Another area is the enhancement of NJE. “One big printer vendor didn’t want to make channel-attached hardware anymore, so the question for a large and complex mainframe is how do you integrate with devices like this with minimum input?” says Boyes. “NJE can fill this need because it was introduced back in the late ’70s to handle remote NJE workstations. It also has a combination of hardware and software support, but it never made it outside the mainframe system. It has unattended file transfer for printouts and deliveries, a spooling system and automation that automatically take place.
Since NJE can provide peer services, sites suddenly have access to transport log files and real-time log data, which can be moved up to mainframe tools. “With the mainframe, you have analytics that can be applied,” says Boyes. “If you have network connectivity between distributed systems and the mainframe, you can start to apply mainframe automation to a distributed environment.

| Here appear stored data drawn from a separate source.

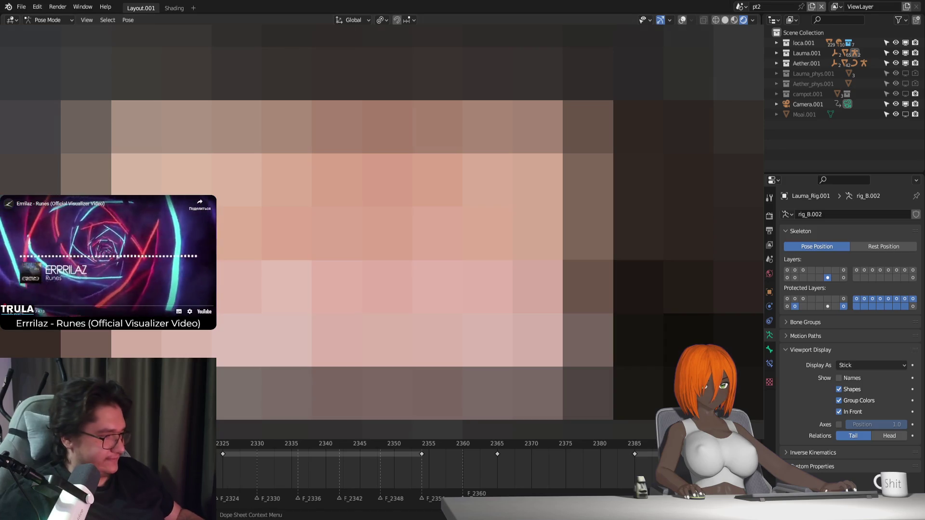
scroll(434, 477, "up", 3, "ctrl")
Check the pose at frame 2314, then play the animation from frame 1140 twice
left_click(321, 443)
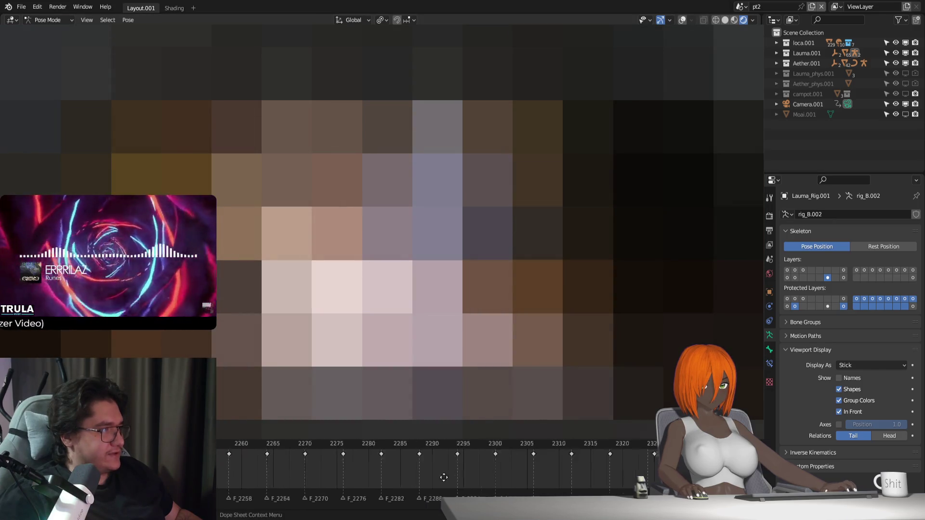
key("KP_Decimal")
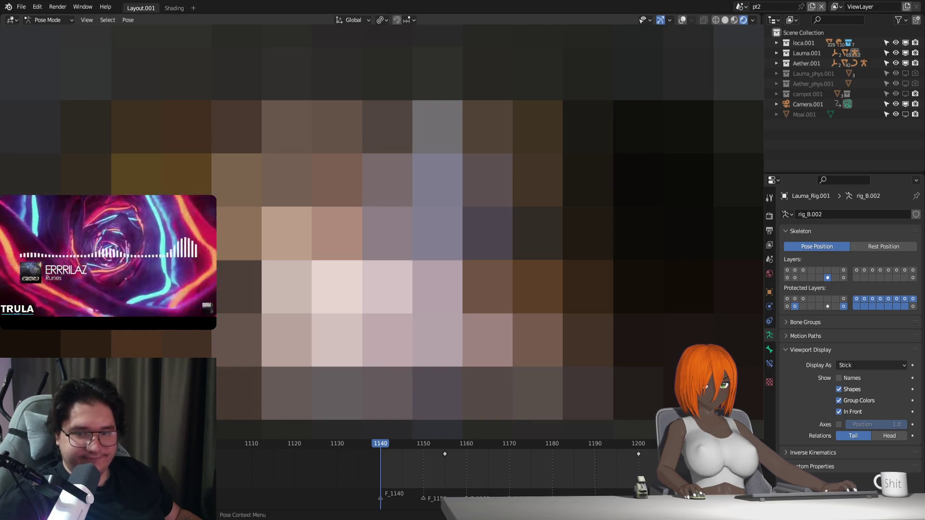
key("space")
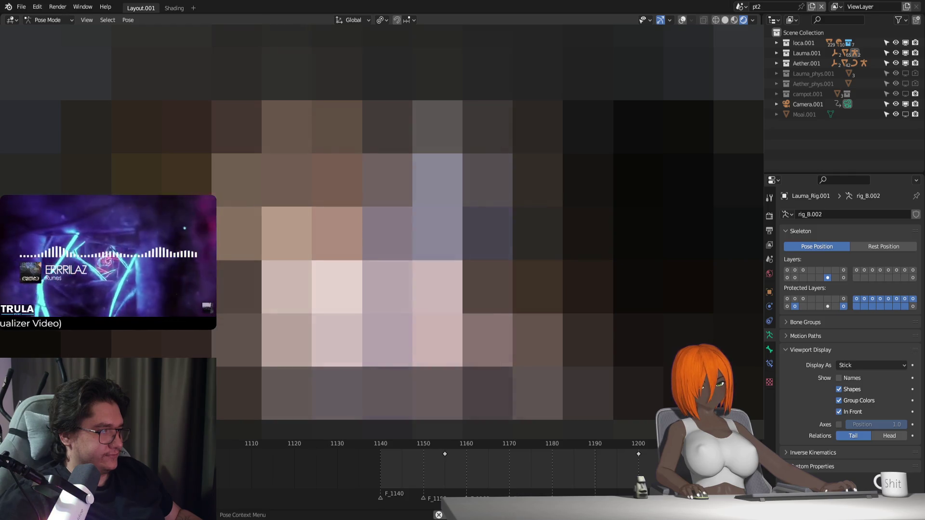
left_click(379, 443)
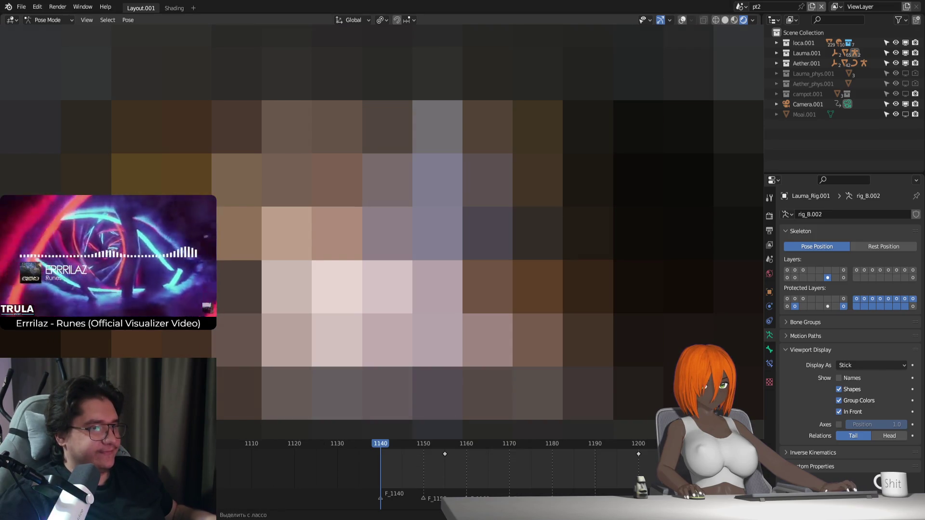
key("space")
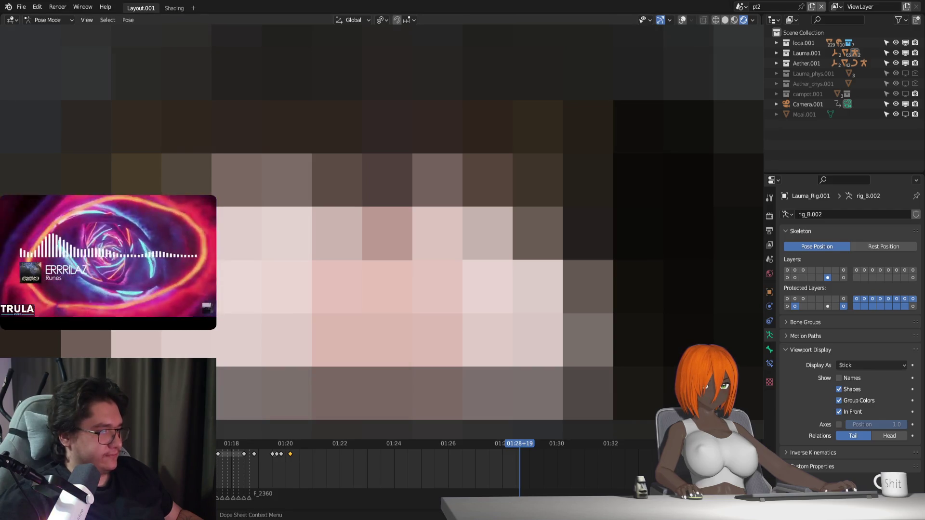
Stop playback, scroll to the later keys and show frame numbers instead of timecode
key("shift+Left")
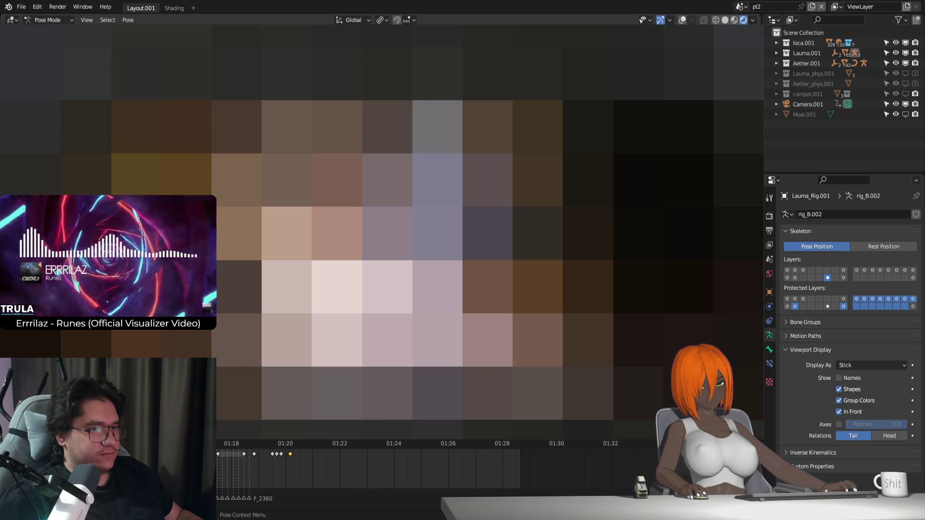
scroll(487, 478, "down", 3)
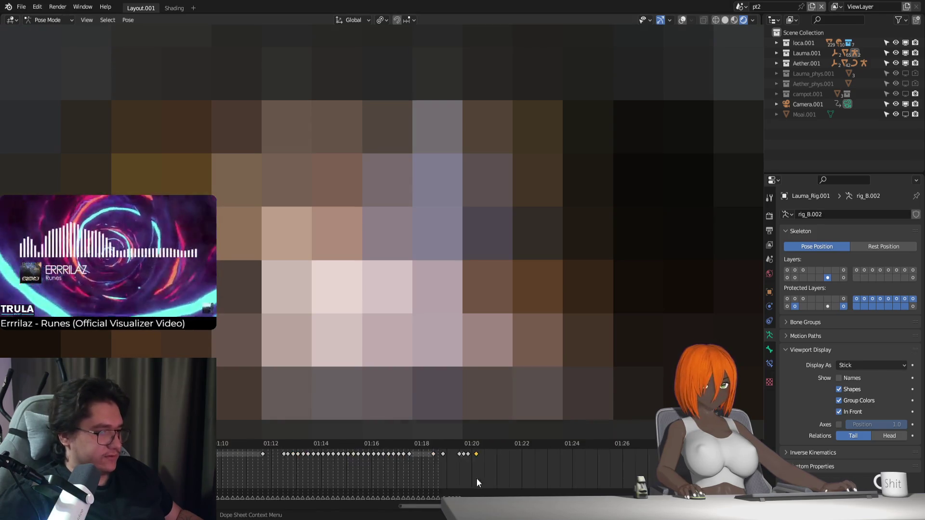
left_click_drag(341, 466, 411, 480)
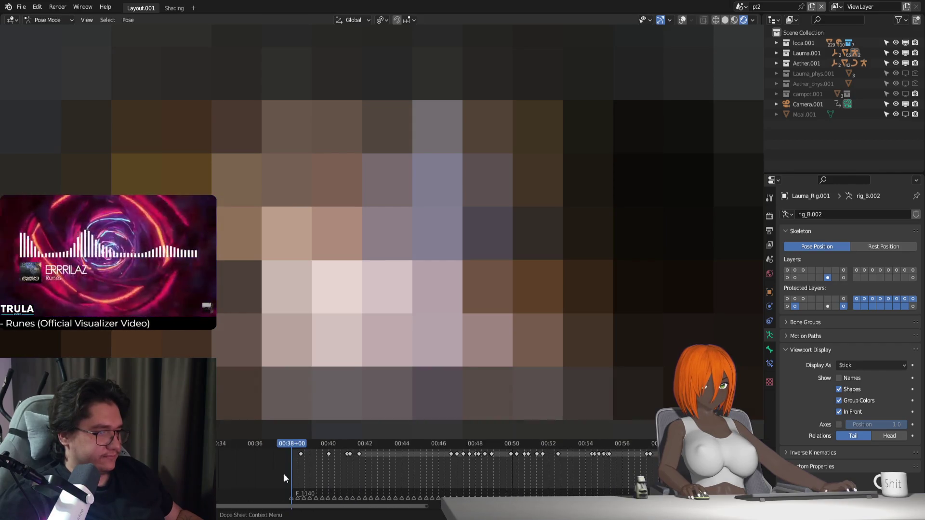
scroll(411, 477, "up", 2)
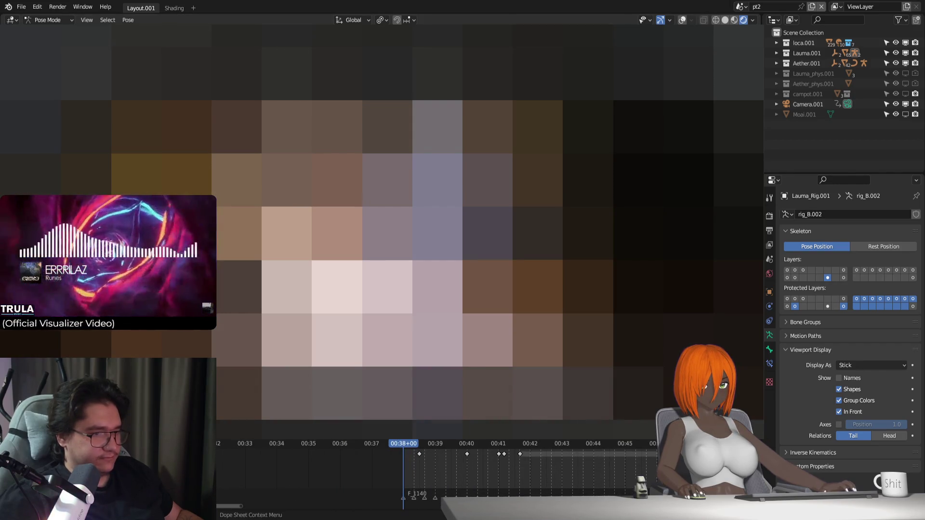
scroll(497, 474, "up", 1)
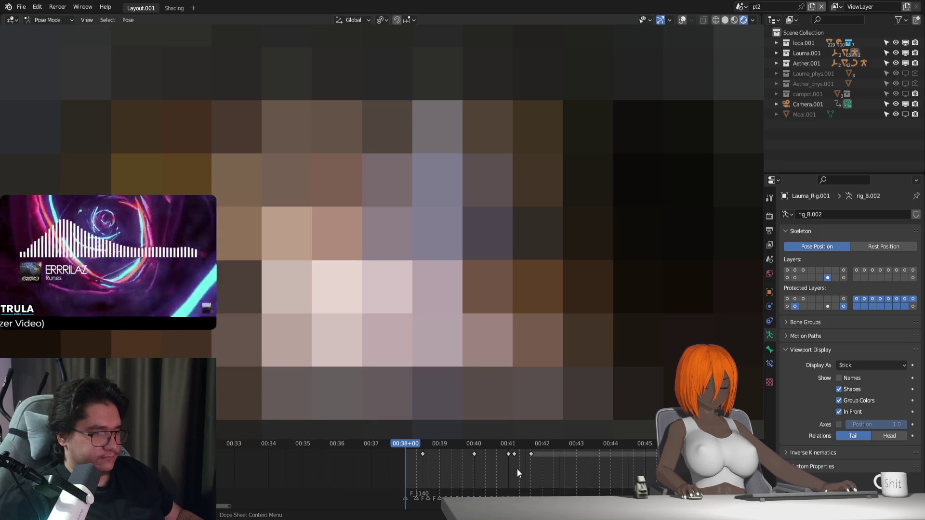
mouse_move(576, 474)
middle_mouse_down()
mouse_move(251, 468)
mouse_move(274, 465)
middle_mouse_up()
left_click(513, 447)
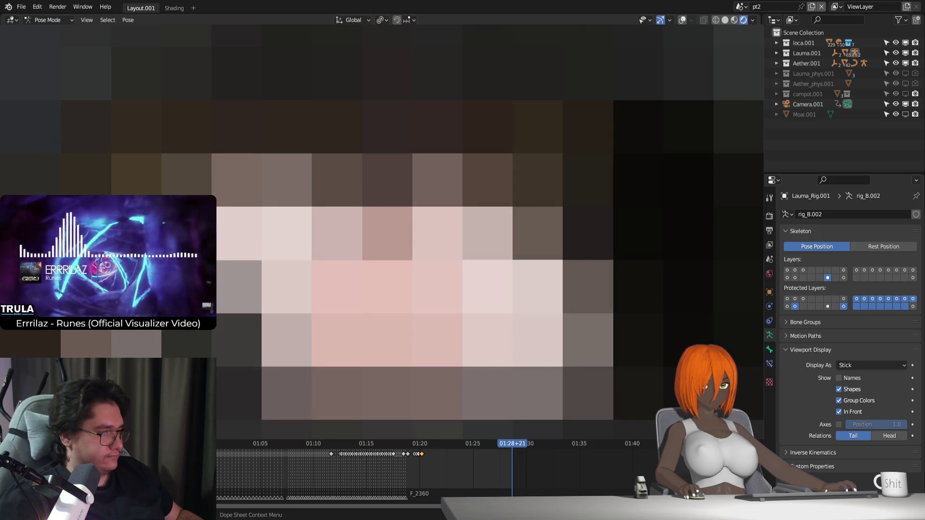
key("ctrl+t")
scroll(493, 474, "up", 1)
scroll(492, 474, "up", 1)
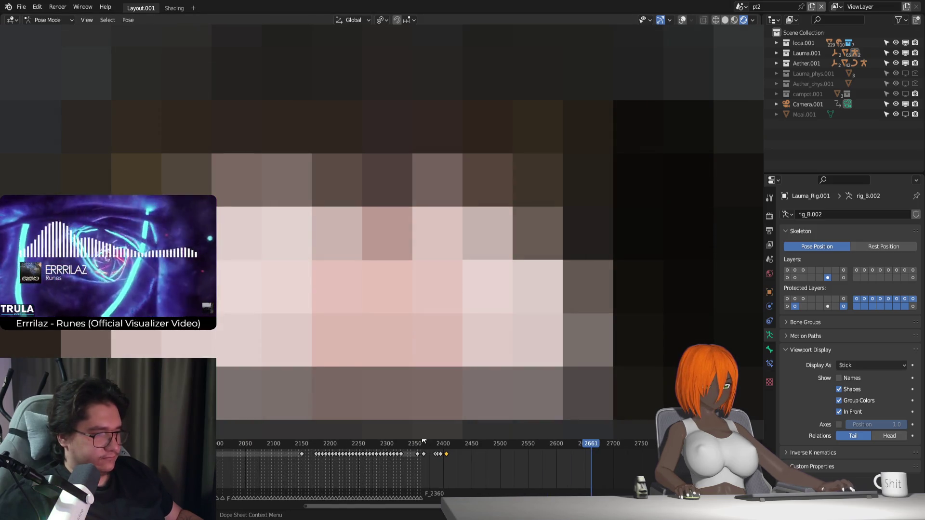
Add a marker at frame 2660, then return to frame 1040
key("Left")
key("m")
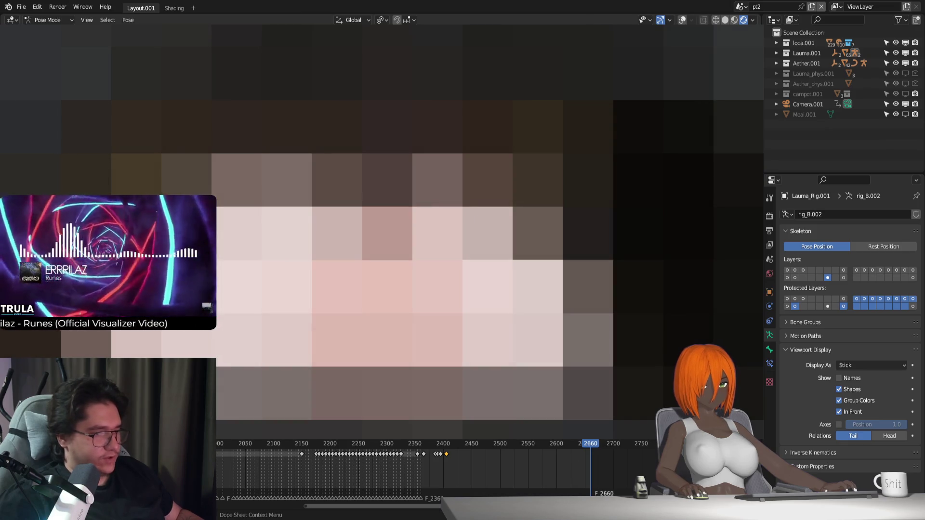
key("shift+Left")
scroll(495, 477, "down", 2)
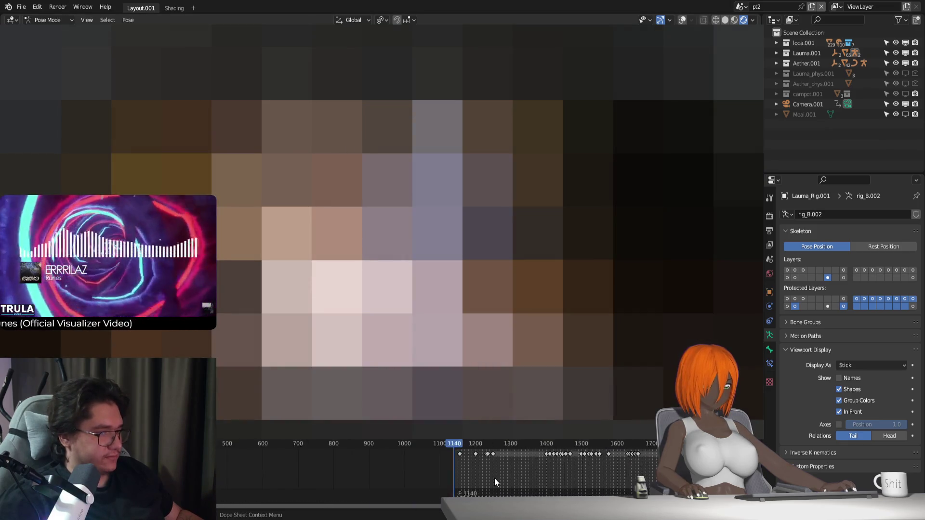
scroll(494, 478, "up", 2)
scroll(435, 473, "up", 2)
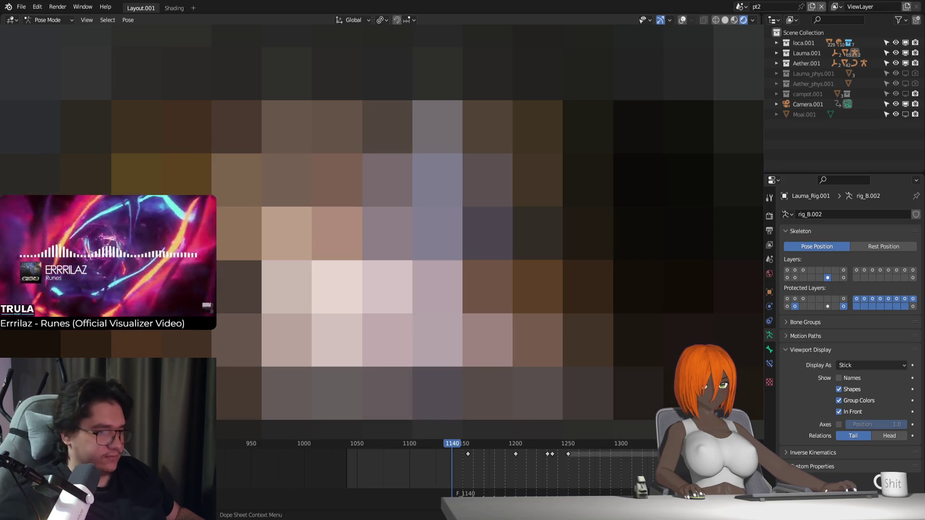
left_click(346, 443)
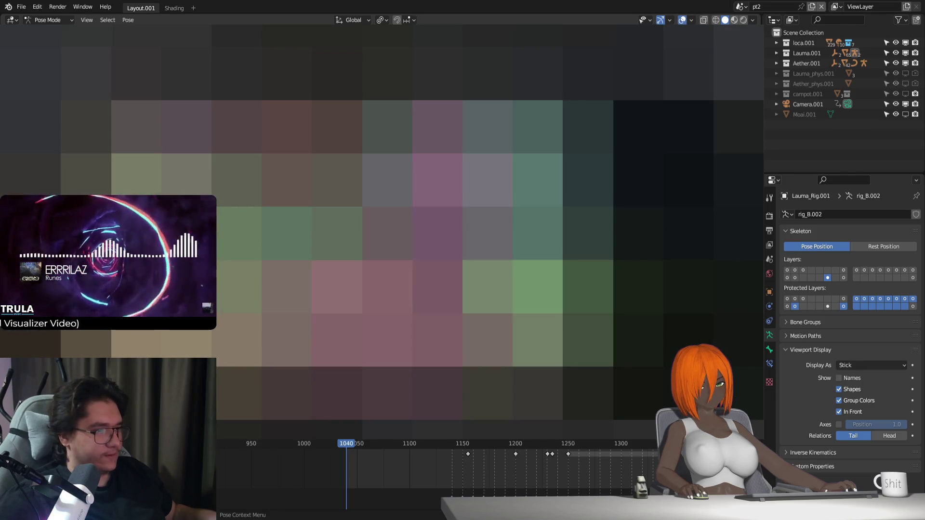
Show the rig's first bone layer and enable Lauma_Body.007 under Lauma_phys.001, then resume posing
key("ctrl+Tab")
left_click(788, 277)
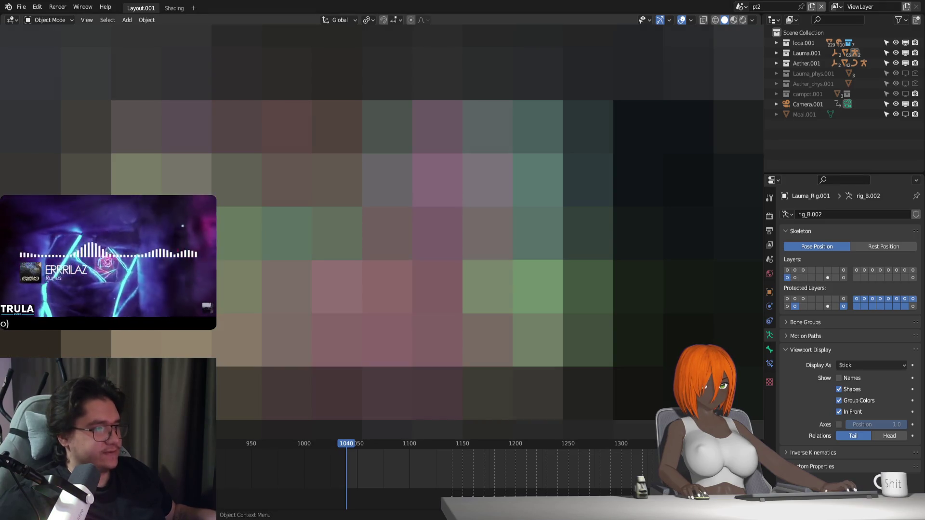
left_click(779, 73)
left_click(906, 74)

The bottom line is that it’s easier to manage from one platform. It also pleases the auditors, because mainframe resources meet the requirements for audit trails, which isn’t always the case with distributed architectures.”
Marist’s McConaghy would like to see “live migration,” where a Linux workload could be moved from one VM system to another without losing network connection or data. “This isn’t a ‘fail over’ to another physical server, but the movement of the server from one LPAR or processor to another,” she says. “This would allow for planned outages, without taking an outage of the service. When you run dozens or even hundreds of virtual servers on a VM system, it becomes very difficult to find a window in which to do system maintenance. In some cases, VM systems haven’t been shut down for years because there are no windows of opportunity. The capability of being able to move live workloads from one system to another would solve many problems like that. Though no announcement has been made, I know IBM is very seriously looking at this.”
Future Outlook and Concluding Remarks
IBM announced a new release of z/VM Version 5 Release 4 on Aug. 5, 2008. This new product release became generally available on Sept. 12, 2008.
In addition to supporting dynamic memory upgrade and z/VM-mode LPARs, which are System z10 LPARs that can be configured with IFLs and general purpose CPUs, z/VM 5.4 provides support for an added level of CPU utilization for guest systems. A virtual Linux server configured with multiple CPUs can dynamically turn off some of the CPUs when the multi-processing characteristics of its workload diminishes, all without reducing overall performance of a Linux on z/VM environment by reducing the number of unnecessary virtual CPUs z/VM must manage.
“This means, for example, if a Linux guest is configured with four virtual CPUs, and the workload running in the guest can be dispatched on no more than two CPUs, Linux can turn off two of the CPUs and z/VM will automatically allocate the capacity of those CPUs to those that are still active,” Mullen says. “It’s a case of optimizing the efficiency of the machine and wringing out every bit of capacity, enhancing the Total Cost of Ownership (TCO) associated with running Linux on z/VM.”
z/VM will continue to be a System z “workhorse” operating system. To this end, sites utilize TPF, Rexx, CMS, and applications of disaster recovery and business continuity in isolation, sometimes depending on their histories of using z/VM. The next step could well be where each site individually takes stock of all z/VM has to offer to maximize it as a winning solution in multiple phases of IT infrastructure.